[Opening QUOTED PASSAGE section]

How Wealth Co-opted Conservative Politics

Revolt of the Rich: How the Politics of the 1970s Widened America’s Class Divide

by David N. Gibbs 

Columbia University Press 

392 pp., $30.00

In the 1970s, neither my friends nor I would have flinched if any of the fathers in our upper-middle-class social circle had gone out for a beer with the gas station attendant who changed their oil. Our mothers shared a cup of coffee with the cleaning lady before going grocery shopping. Such interclass encounters didn’t register with us kids. We were too busy mowing lawns, parking cars, and stocking shelves to pay for Led Zeppelin albums and subscriptions to National Lampoon. Besides, the gas station guy’s son played shortstop on our high school baseball team. And the cleaning lady’s daughter shared makeup tips with our sisters.

[Closing QUOTED PASSAGE section]
[Opening MATERIAL PROVIDED section]

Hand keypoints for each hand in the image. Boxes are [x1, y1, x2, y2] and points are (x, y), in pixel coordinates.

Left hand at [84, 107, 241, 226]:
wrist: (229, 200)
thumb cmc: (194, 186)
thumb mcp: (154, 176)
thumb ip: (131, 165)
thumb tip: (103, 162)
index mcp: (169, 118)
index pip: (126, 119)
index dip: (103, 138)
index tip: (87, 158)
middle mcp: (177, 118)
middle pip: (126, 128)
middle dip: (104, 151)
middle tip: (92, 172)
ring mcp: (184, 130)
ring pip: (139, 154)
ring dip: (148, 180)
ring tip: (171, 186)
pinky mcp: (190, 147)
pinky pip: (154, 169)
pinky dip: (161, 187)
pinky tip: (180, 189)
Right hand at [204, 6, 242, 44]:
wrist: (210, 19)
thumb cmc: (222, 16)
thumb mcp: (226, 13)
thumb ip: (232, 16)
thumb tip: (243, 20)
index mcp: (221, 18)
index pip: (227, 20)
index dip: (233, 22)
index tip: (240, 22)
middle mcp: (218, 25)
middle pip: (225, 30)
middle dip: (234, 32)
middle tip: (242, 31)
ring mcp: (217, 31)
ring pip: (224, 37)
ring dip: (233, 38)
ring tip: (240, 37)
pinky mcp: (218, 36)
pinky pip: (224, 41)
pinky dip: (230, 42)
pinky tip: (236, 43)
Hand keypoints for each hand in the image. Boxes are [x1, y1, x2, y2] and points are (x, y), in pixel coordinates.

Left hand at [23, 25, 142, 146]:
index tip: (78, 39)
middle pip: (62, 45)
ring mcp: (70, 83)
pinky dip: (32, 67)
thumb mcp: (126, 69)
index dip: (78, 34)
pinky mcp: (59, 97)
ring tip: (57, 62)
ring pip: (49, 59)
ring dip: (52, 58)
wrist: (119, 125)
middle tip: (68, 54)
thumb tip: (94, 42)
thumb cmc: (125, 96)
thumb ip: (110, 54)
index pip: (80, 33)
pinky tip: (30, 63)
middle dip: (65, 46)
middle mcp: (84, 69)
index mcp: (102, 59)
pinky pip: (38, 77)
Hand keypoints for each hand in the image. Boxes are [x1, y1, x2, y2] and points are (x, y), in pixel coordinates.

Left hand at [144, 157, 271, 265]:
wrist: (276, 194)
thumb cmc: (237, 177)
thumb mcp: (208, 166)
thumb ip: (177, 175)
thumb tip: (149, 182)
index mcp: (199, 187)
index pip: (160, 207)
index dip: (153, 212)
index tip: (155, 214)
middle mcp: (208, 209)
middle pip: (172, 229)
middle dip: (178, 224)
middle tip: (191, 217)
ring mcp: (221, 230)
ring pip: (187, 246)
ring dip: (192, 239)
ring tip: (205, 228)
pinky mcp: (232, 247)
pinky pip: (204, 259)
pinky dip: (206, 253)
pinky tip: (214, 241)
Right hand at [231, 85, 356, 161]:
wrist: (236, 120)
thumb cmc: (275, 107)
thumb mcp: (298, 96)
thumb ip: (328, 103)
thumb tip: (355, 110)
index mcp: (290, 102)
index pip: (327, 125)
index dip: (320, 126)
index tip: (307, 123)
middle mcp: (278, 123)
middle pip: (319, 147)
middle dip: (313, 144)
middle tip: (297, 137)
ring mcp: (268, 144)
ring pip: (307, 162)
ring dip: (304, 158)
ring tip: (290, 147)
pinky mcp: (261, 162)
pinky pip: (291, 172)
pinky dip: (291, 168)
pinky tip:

[Closing MATERIAL PROVIDED section]

# ACTIONS TO TAKE
- 1) List the jobs that the review says the kids did to pay for albums and magazine subscriptions.
- 2) Please copy word for word the part of the review starting with "by David N." and going on through "with our sisters.".

# SOLUTIONS FOR EACH TASK
- 1) mowing lawns, parking cars, stocking shelves

- 2)
by David N. Gibbs 

Columbia University Press 

392 pp., $30.00

In the 1970s, neither my friends nor I would have flinched if any of the fathers in our upper-middle-class social circle had gone out for a beer with the gas station attendant who changed their oil. Our mothers shared a cup of coffee with the cleaning lady before going grocery shopping. Such interclass encounters didn’t register with us kids. We were too busy mowing lawns, parking cars, and stocking shelves to pay for Led Zeppelin albums and subscriptions to National Lampoon. Besides, the gas station guy’s son played shortstop on our high school baseball team. And the cleaning lady’s daughter shared makeup tips with our sisters.